Exercise details: The whole listing, please: repeat it exactly, with the pictures left out.

Material supplied:

== == ==

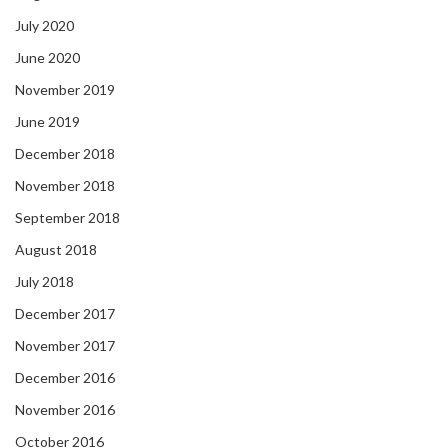
July 2020
June 2020
November 2019
June 2019
December 2018
November 2018
September 2018
August 2018
July 2018
December 2017
November 2017
December 2016
November 2016
October 2016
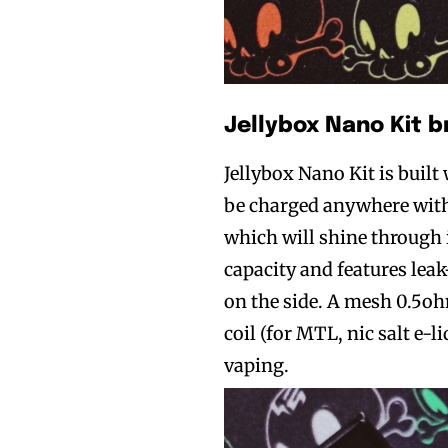
Jellybox Nano Kit b
Jellybox Nano Kit is buil
be charged anywhere with 
which will shine through i
capacity and features leak
on the side. A mesh 0.5oh
coil (for MTL, nic salt e-l
vaping.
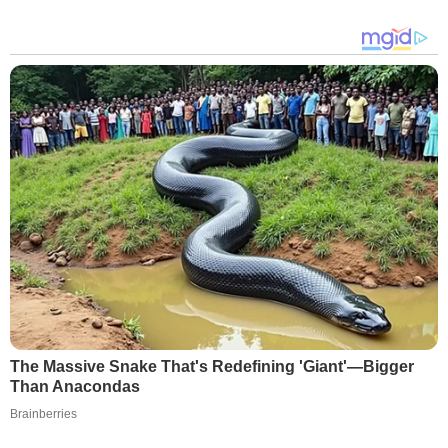
The Massive Snake That's Redefining 'Giant'—Bigger
Than Anacondas
Brainberries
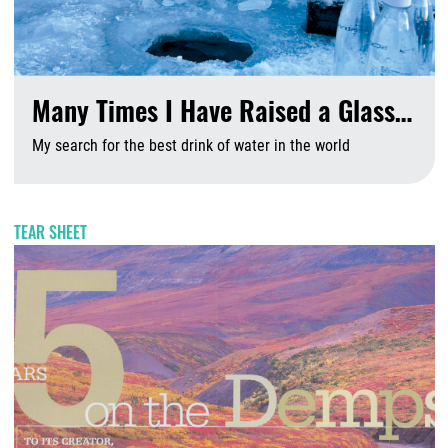
Many Times I Have Raised a Glass…
My search for the best drink of water in the world
A
TEAR SHEET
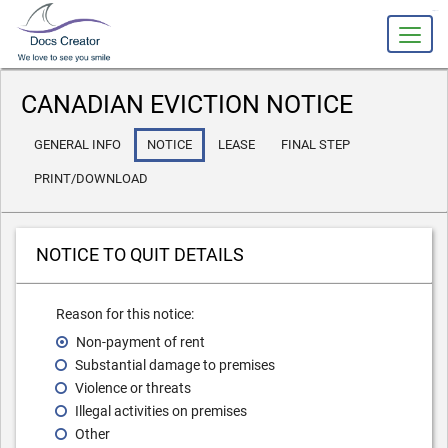
slot gacor
CANADIAN EVICTION NOTICE
GENERAL INFO
NOTICE
LEASE
FINAL STEP
PRINT/DOWNLOAD
NOTICE TO QUIT DETAILS
Reason for this notice:
Non-payment of rent
Substantial damage to premises
Violence or threats
Illegal activities on premises
Other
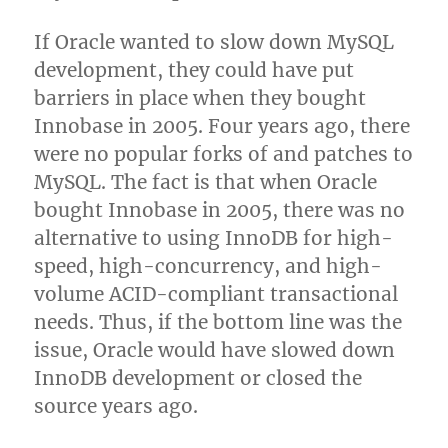
If Oracle wanted to slow down MySQL
development, they could have put
barriers in place when they bought
Innobase in 2005. Four years ago, there
were no popular forks of and patches to
MySQL. The fact is that when Oracle
bought Innobase in 2005, there was no
alternative to using InnoDB for high-
speed, high-concurrency, and high-
volume ACID-compliant transactional
needs. Thus, if the bottom line was the
issue, Oracle would have slowed down
InnoDB development or closed the
source years ago.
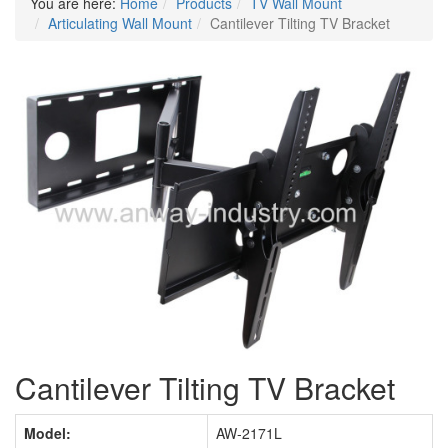
You are here:
Home
Products
TV Wall Mount
Articulating Wall Mount
Cantilever Tilting TV Bracket
Cantilever Tilting TV Bracket
Model:
AW-2171L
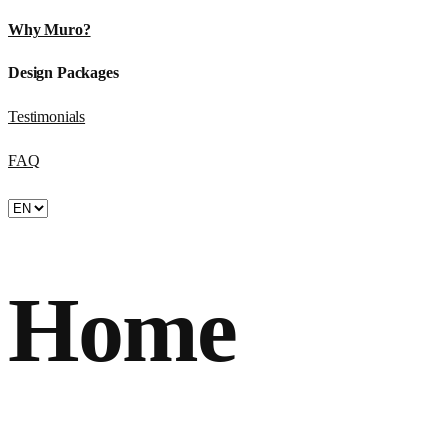
Why Muro?
Design Packages
Testimonials
FAQ
Home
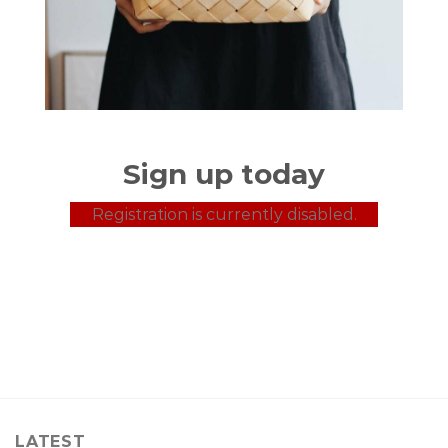
Sign up today
Registration is currently disabled.
LATEST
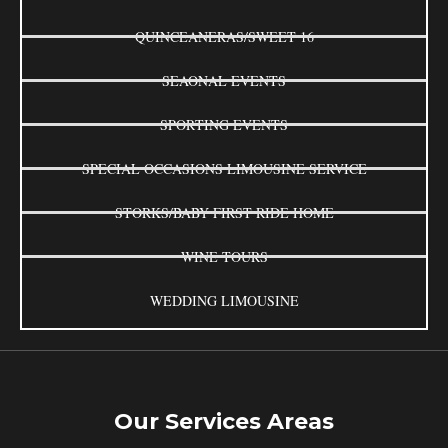
QUINCEANERAS/SWEET 16
SEAONAL EVENTS
SPORTING EVENTS
SPECIAL OCCASIONS LIMOUSINE SERVICE
STORKS/BABY FIRST RIDE HOME
WINE TOURS
WEDDING LIMOUSINE
Our Services Areas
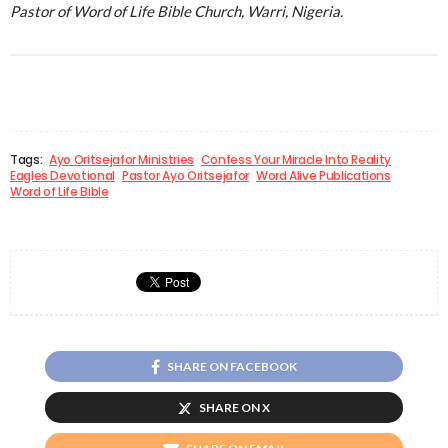
Pastor of Word of Life Bible Church, Warri, Nigeria.
Tags:
Ayo Oritsejafor Ministries
Confess Your Miracle Into Reality
Eagles Devotional
Pastor Ayo Oritsejafor
Word Alive Publications
Word of Life Bible
SHARE ON FACEBOOK
SHARE ON X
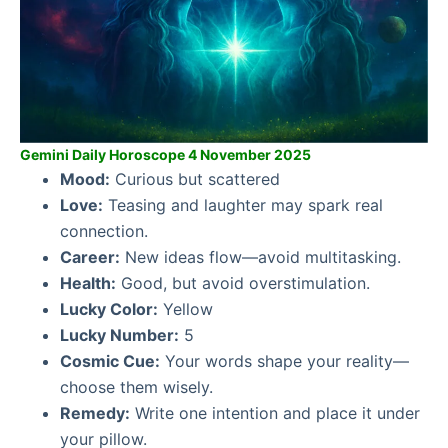
Gemini Daily Horoscope 4 November 2025
Mood:
Curious but scattered
Love:
Teasing and laughter may spark real
connection.
Career:
New ideas flow—avoid multitasking.
Health:
Good, but avoid overstimulation.
Lucky Color:
Yellow
Lucky Number:
5
Cosmic Cue:
Your words shape your reality—
choose them wisely.
Remedy:
Write one intention and place it under
your pillow.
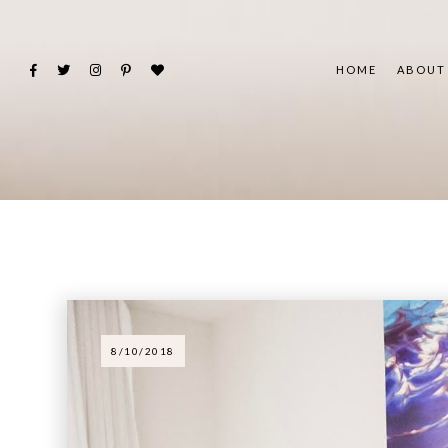
HOME
ABOUT
8/10/2018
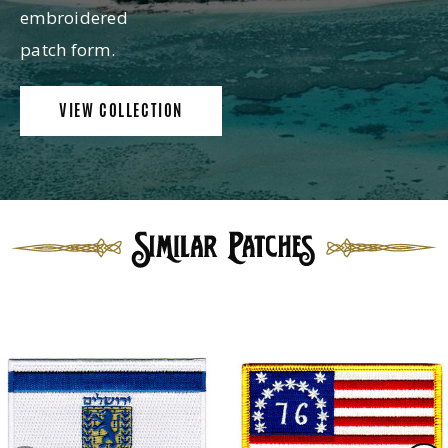
embroidered
patch form.
VIEW COLLECTION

== == ==

Exercise solution:
July 2020
June 2020
November 2019
June 2019
December 2018
November 2018
September 2018
August 2018
July 2018
December 2017
November 2017
December 2016
November 2016
October 2016
Jellybox Nano Kit b
Jellybox Nano Kit is buil
be charged anywhere with 
which will shine through i
capacity and features leak
on the side. A mesh 0.5oh
coil (for MTL, nic salt e-l
vaping.
The Massive Snake That's Redefining 'Giant'—Bigger
Than Anacondas
Brainberries
Many Times I Have Raised a Glass…
My search for the best drink of water in the world
A
TEAR SHEET
slot gacor
CANADIAN EVICTION NOTICE
GENERAL INFO
NOTICE
LEASE
FINAL STEP
PRINT/DOWNLOAD
NOTICE TO QUIT DETAILS
Reason for this notice:
Non-payment of rent
Substantial damage to premises
Violence or threats
Illegal activities on premises
Other
If Oracle wanted to slow down MySQL
development, they could have put
barriers in place when they bought
Innobase in 2005. Four years ago, there
were no popular forks of and patches to
MySQL. The fact is that when Oracle
bought Innobase in 2005, there was no
alternative to using InnoDB for high-
speed, high-concurrency, and high-
volume ACID-compliant transactional
needs. Thus, if the bottom line was the
issue, Oracle would have slowed down
InnoDB development or closed the
source years ago.
You are here:
Home
Products
TV Wall Mount
Articulating Wall Mount
Cantilever Tilting TV Bracket
Cantilever Tilting TV Bracket
Model:
AW-2171L
Why Muro?
Design Packages
Testimonials
FAQ
Home
Sign up today
Registration is currently disabled.
LATEST
QUINCEANERAS/SWEET 16
SEAONAL EVENTS
SPORTING EVENTS
SPECIAL OCCASIONS LIMOUSINE SERVICE
STORKS/BABY FIRST RIDE HOME
WINE TOURS
WEDDING LIMOUSINE
Our Services Areas
Pastor of Word of Life Bible Church, Warri, Nigeria.
Tags:
Ayo Oritsejafor Ministries
Confess Your Miracle Into Reality
Eagles Devotional
Pastor Ayo Oritsejafor
Word Alive Publications
Word of Life Bible
SHARE ON FACEBOOK
SHARE ON X
Gemini Daily Horoscope 4 November 2025
Mood:
Curious but scattered
Love:
Teasing and laughter may spark real
connection.
Career:
New ideas flow—avoid multitasking.
Health:
Good, but avoid overstimulation.
Lucky Color:
Yellow
Lucky Number:
5
Cosmic Cue:
Your words shape your reality—
choose them wisely.
Remedy:
Write one intention and place it under
your pillow.
HOME
ABOUT
8/10/2018
embroidered
patch form.
VIEW COLLECTION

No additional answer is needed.